Her complete blood count showed a low platelet count (thrombocytopenia) on admission. The reasons responsible for thrombocytopenia in this case remained unclear. She had no chronic liver diseases, because abdominal echography show no evidences of chronic liver diseases or splenomegaly. Moreover, no HBs antigen or HCV was found. Thus, her thrombocytopenia may be not attributed to chronic liver disease. Simultaneously, low plasma fibrinogen level and mild elevation of D dimer were found. However, neither PT time nor APTT time was prolonged. No hemorrhagic events were found in this case. We made a decision that the diagnosis of disseminated intravascular coagulation (DIC) was clinically denied in this case. Similarly to our case, there was a previous case report showing the combination of rhabdomyolysis and thrombocytopenia in DKA. Although the mechanism responsible for thrombocytopenia in DKA remains to be determined, platelets count returned spontaneously to normal, accompanied by a decrease in CK levels in this case [20].

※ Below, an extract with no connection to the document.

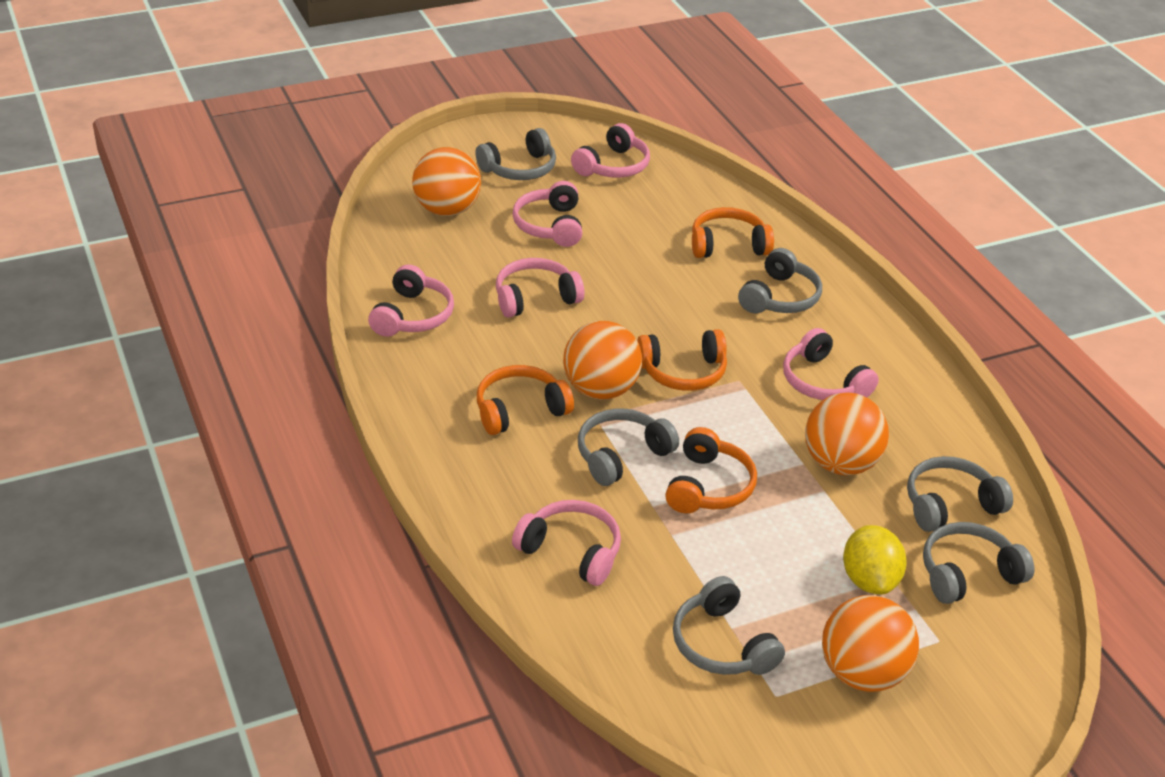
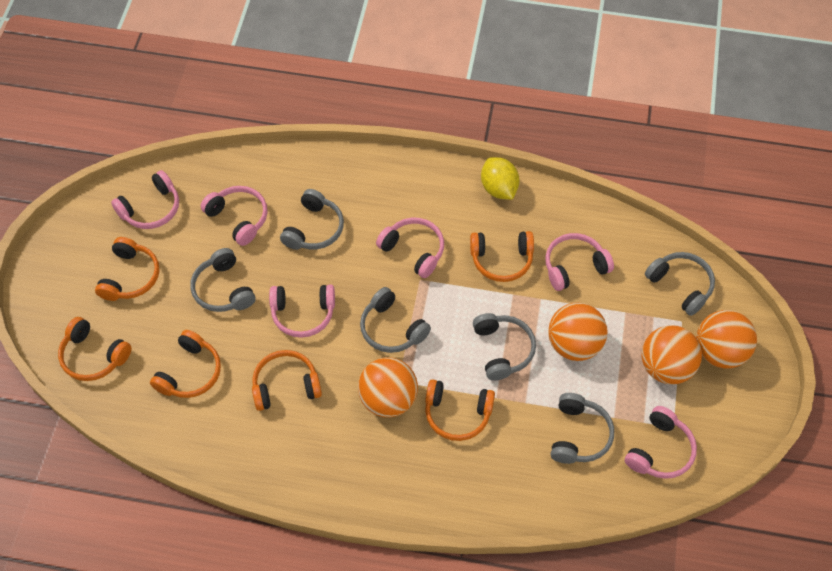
orange headphones: [477,365,574,435] [637,329,727,391] [665,427,757,513] [692,207,774,258] = 4 -> [58,317,132,381] [95,237,159,301] [150,330,221,398] [252,350,322,411] [425,379,495,441] [470,231,534,282] = 6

Our patient did not display any symptoms of PAH on admission, but we made the diagnosis from the typical findings on chest radiography and echocardiography. Early diagnosis of PAH led to its early treatment. Approximately half of all patients with PAH have concomitant AITD, which was Hashimoto’s thyroiditis in our patient [21]. Although it cannot be denied that coexistence of APS type 3 and PAH is simply by chance in our patient, it is possible that APS and PAH may be linked by common immunogenetic susceptibility. Investigation of PAH may be warranted to detect coexisting asymptomatic disease in patients with APS.

Disclosure

None of the authors have any potential conflicts of interest associated with this manuscript.